Task item – Give back the data below exactly as it was given.

[Working data Boundary: Start]

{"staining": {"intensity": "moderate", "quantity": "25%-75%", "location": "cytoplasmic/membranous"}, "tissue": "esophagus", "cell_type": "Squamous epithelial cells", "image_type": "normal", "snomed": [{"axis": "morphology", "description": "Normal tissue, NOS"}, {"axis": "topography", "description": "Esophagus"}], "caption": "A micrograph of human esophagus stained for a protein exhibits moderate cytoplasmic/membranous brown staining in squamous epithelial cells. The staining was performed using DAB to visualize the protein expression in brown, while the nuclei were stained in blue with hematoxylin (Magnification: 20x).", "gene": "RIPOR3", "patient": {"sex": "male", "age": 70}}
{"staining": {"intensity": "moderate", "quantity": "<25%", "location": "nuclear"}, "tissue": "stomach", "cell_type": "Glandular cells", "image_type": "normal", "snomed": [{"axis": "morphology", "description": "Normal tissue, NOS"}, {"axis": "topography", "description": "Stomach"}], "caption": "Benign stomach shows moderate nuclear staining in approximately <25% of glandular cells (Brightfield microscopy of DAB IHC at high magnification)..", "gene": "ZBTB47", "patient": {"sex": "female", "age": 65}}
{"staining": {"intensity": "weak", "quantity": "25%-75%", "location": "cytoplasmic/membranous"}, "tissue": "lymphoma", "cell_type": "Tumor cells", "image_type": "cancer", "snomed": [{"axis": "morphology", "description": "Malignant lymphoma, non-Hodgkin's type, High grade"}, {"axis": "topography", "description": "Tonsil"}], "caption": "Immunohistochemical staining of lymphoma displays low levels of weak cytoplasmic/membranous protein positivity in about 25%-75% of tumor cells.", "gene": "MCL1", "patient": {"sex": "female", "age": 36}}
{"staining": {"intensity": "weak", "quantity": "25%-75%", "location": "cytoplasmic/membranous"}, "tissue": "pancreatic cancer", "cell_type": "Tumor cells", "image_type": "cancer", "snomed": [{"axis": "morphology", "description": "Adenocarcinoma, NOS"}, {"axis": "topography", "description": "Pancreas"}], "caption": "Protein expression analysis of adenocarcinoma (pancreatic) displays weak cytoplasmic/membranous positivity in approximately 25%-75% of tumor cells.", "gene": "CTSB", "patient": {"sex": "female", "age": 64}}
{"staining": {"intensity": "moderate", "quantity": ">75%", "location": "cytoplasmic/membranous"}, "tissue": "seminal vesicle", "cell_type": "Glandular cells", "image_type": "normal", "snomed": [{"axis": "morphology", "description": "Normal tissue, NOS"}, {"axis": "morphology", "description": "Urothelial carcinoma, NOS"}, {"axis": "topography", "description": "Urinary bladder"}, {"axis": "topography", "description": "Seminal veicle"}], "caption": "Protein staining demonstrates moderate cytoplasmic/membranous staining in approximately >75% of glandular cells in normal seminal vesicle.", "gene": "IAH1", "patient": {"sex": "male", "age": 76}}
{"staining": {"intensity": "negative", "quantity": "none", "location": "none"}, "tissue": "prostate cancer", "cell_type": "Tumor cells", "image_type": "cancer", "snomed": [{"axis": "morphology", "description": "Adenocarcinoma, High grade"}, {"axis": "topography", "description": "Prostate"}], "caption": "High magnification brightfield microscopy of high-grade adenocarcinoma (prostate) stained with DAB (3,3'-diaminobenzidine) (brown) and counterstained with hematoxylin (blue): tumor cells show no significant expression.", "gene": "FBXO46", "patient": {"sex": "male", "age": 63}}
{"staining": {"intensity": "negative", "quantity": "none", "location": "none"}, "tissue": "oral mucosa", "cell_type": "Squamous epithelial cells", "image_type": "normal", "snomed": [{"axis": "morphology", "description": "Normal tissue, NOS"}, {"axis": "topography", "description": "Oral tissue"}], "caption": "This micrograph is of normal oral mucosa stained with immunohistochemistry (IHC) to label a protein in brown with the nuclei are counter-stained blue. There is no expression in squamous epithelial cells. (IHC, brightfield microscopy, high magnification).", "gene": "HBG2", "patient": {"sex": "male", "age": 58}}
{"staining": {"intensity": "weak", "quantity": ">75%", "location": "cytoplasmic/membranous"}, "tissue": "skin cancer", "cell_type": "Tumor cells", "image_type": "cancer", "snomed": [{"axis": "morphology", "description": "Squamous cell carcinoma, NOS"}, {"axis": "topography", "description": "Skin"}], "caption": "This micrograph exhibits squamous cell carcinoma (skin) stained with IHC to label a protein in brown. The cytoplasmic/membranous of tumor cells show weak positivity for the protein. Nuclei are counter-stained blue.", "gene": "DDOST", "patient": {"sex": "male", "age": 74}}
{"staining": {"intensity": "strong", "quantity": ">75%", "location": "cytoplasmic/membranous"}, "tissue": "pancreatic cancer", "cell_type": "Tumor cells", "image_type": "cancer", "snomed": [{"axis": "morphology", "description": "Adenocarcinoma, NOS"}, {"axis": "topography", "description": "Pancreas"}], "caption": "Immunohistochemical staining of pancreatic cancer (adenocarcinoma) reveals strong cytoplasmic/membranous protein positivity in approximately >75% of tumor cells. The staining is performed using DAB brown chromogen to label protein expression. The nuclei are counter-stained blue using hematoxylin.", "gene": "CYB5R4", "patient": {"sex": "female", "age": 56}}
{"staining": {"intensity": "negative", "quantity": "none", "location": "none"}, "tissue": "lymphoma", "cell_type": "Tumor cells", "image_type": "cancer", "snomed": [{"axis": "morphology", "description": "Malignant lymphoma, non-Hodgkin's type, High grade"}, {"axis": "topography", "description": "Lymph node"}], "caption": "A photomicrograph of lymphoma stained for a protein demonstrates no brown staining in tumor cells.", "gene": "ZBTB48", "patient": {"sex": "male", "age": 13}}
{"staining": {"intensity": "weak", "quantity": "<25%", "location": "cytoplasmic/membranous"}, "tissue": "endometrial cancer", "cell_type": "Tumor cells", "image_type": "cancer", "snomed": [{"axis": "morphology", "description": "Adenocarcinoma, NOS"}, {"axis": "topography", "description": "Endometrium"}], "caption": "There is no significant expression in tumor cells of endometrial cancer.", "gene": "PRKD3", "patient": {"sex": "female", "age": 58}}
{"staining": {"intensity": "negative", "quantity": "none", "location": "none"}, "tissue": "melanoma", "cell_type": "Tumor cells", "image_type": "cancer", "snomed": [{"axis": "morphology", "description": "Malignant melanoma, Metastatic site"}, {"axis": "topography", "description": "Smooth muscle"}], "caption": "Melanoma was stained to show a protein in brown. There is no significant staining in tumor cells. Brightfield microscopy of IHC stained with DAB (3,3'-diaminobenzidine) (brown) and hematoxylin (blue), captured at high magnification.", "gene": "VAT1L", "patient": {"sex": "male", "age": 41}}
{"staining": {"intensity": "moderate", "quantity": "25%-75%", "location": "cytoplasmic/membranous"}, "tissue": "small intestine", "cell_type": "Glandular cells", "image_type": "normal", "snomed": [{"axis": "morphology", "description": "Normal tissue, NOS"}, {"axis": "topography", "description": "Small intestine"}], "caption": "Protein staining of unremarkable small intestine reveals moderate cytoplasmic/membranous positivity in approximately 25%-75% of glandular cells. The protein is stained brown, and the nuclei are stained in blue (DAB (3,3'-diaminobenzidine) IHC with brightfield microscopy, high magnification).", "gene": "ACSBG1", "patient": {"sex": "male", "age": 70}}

[Working data Boundary: End]

Worked solution –
{"staining": {"intensity": "moderate", "quantity": "25%-75%", "location": "cytoplasmic/membranous"}, "tissue": "esophagus", "cell_type": "Squamous epithelial cells", "image_type": "normal", "snomed": [{"axis": "morphology", "description": "Normal tissue, NOS"}, {"axis": "topography", "description": "Esophagus"}], "caption": "A micrograph of human esophagus stained for a protein exhibits moderate cytoplasmic/membranous brown staining in squamous epithelial cells. The staining was performed using DAB to visualize the protein expression in brown, while the nuclei were stained in blue with hematoxylin (Magnification: 20x).", "gene": "RIPOR3", "patient": {"sex": "male", "age": 70}}
{"staining": {"intensity": "moderate", "quantity": "<25%", "location": "nuclear"}, "tissue": "stomach", "cell_type": "Glandular cells", "image_type": "normal", "snomed": [{"axis": "morphology", "description": "Normal tissue, NOS"}, {"axis": "topography", "description": "Stomach"}], "caption": "Benign stomach shows moderate nuclear staining in approximately <25% of glandular cells (Brightfield microscopy of DAB IHC at high magnification)..", "gene": "ZBTB47", "patient": {"sex": "female", "age": 65}}
{"staining": {"intensity": "weak", "quantity": "25%-75%", "location": "cytoplasmic/membranous"}, "tissue": "lymphoma", "cell_type": "Tumor cells", "image_type": "cancer", "snomed": [{"axis": "morphology", "description": "Malignant lymphoma, non-Hodgkin's type, High grade"}, {"axis": "topography", "description": "Tonsil"}], "caption": "Immunohistochemical staining of lymphoma displays low levels of weak cytoplasmic/membranous protein positivity in about 25%-75% of tumor cells.", "gene": "MCL1", "patient": {"sex": "female", "age": 36}}
{"staining": {"intensity": "weak", "quantity": "25%-75%", "location": "cytoplasmic/membranous"}, "tissue": "pancreatic cancer", "cell_type": "Tumor cells", "image_type": "cancer", "snomed": [{"axis": "morphology", "description": "Adenocarcinoma, NOS"}, {"axis": "topography", "description": "Pancreas"}], "caption": "Protein expression analysis of adenocarcinoma (pancreatic) displays weak cytoplasmic/membranous positivity in approximately 25%-75% of tumor cells.", "gene": "CTSB", "patient": {"sex": "female", "age": 64}}
{"staining": {"intensity": "moderate", "quantity": ">75%", "location": "cytoplasmic/membranous"}, "tissue": "seminal vesicle", "cell_type": "Glandular cells", "image_type": "normal", "snomed": [{"axis": "morphology", "description": "Normal tissue, NOS"}, {"axis": "morphology", "description": "Urothelial carcinoma, NOS"}, {"axis": "topography", "description": "Urinary bladder"}, {"axis": "topography", "description": "Seminal veicle"}], "caption": "Protein staining demonstrates moderate cytoplasmic/membranous staining in approximately >75% of glandular cells in normal seminal vesicle.", "gene": "IAH1", "patient": {"sex": "male", "age": 76}}
{"staining": {"intensity": "negative", "quantity": "none", "location": "none"}, "tissue": "prostate cancer", "cell_type": "Tumor cells", "image_type": "cancer", "snomed": [{"axis": "morphology", "description": "Adenocarcinoma, High grade"}, {"axis": "topography", "description": "Prostate"}], "caption": "High magnification brightfield microscopy of high-grade adenocarcinoma (prostate) stained with DAB (3,3'-diaminobenzidine) (brown) and counterstained with hematoxylin (blue): tumor cells show no significant expression.", "gene": "FBXO46", "patient": {"sex": "male", "age": 63}}
{"staining": {"intensity": "negative", "quantity": "none", "location": "none"}, "tissue": "oral mucosa", "cell_type": "Squamous epithelial cells", "image_type": "normal", "snomed": [{"axis": "morphology", "description": "Normal tissue, NOS"}, {"axis": "topography", "description": "Oral tissue"}], "caption": "This micrograph is of normal oral mucosa stained with immunohistochemistry (IHC) to label a protein in brown with the nuclei are counter-stained blue. There is no expression in squamous epithelial cells. (IHC, brightfield microscopy, high magnification).", "gene": "HBG2", "patient": {"sex": "male", "age": 58}}
{"staining": {"intensity": "weak", "quantity": ">75%", "location": "cytoplasmic/membranous"}, "tissue": "skin cancer", "cell_type": "Tumor cells", "image_type": "cancer", "snomed": [{"axis": "morphology", "description": "Squamous cell carcinoma, NOS"}, {"axis": "topography", "description": "Skin"}], "caption": "This micrograph exhibits squamous cell carcinoma (skin) stained with IHC to label a protein in brown. The cytoplasmic/membranous of tumor cells show weak positivity for the protein. Nuclei are counter-stained blue.", "gene": "DDOST", "patient": {"sex": "male", "age": 74}}
{"staining": {"intensity": "strong", "quantity": ">75%", "location": "cytoplasmic/membranous"}, "tissue": "pancreatic cancer", "cell_type": "Tumor cells", "image_type": "cancer", "snomed": [{"axis": "morphology", "description": "Adenocarcinoma, NOS"}, {"axis": "topography", "description": "Pancreas"}], "caption": "Immunohistochemical staining of pancreatic cancer (adenocarcinoma) reveals strong cytoplasmic/membranous protein positivity in approximately >75% of tumor cells. The staining is performed using DAB brown chromogen to label protein expression. The nuclei are counter-stained blue using hematoxylin.", "gene": "CYB5R4", "patient": {"sex": "female", "age": 56}}
{"staining": {"intensity": "negative", "quantity": "none", "location": "none"}, "tissue": "lymphoma", "cell_type": "Tumor cells", "image_type": "cancer", "snomed": [{"axis": "morphology", "description": "Malignant lymphoma, non-Hodgkin's type, High grade"}, {"axis": "topography", "description": "Lymph node"}], "caption": "A photomicrograph of lymphoma stained for a protein demonstrates no brown staining in tumor cells.", "gene": "ZBTB48", "patient": {"sex": "male", "age": 13}}
{"staining": {"intensity": "weak", "quantity": "<25%", "location": "cytoplasmic/membranous"}, "tissue": "endometrial cancer", "cell_type": "Tumor cells", "image_type": "cancer", "snomed": [{"axis": "morphology", "description": "Adenocarcinoma, NOS"}, {"axis": "topography", "description": "Endometrium"}], "caption": "There is no significant expression in tumor cells of endometrial cancer.", "gene": "PRKD3", "patient": {"sex": "female", "age": 58}}
{"staining": {"intensity": "negative", "quantity": "none", "location": "none"}, "tissue": "melanoma", "cell_type": "Tumor cells", "image_type": "cancer", "snomed": [{"axis": "morphology", "description": "Malignant melanoma, Metastatic site"}, {"axis": "topography", "description": "Smooth muscle"}], "caption": "Melanoma was stained to show a protein in brown. There is no significant staining in tumor cells. Brightfield microscopy of IHC stained with DAB (3,3'-diaminobenzidine) (brown) and hematoxylin (blue), captured at high magnification.", "gene": "VAT1L", "patient": {"sex": "male", "age": 41}}
{"staining": {"intensity": "moderate", "quantity": "25%-75%", "location": "cytoplasmic/membranous"}, "tissue": "small intestine", "cell_type": "Glandular cells", "image_type": "normal", "snomed": [{"axis": "morphology", "description": "Normal tissue, NOS"}, {"axis": "topography", "description": "Small intestine"}], "caption": "Protein staining of unremarkable small intestine reveals moderate cytoplasmic/membranous positivity in approximately 25%-75% of glandular cells. The protein is stained brown, and the nuclei are stained in blue (DAB (3,3'-diaminobenzidine) IHC with brightfield microscopy, high magnification).", "gene": "ACSBG1", "patient": {"sex": "male", "age": 70}}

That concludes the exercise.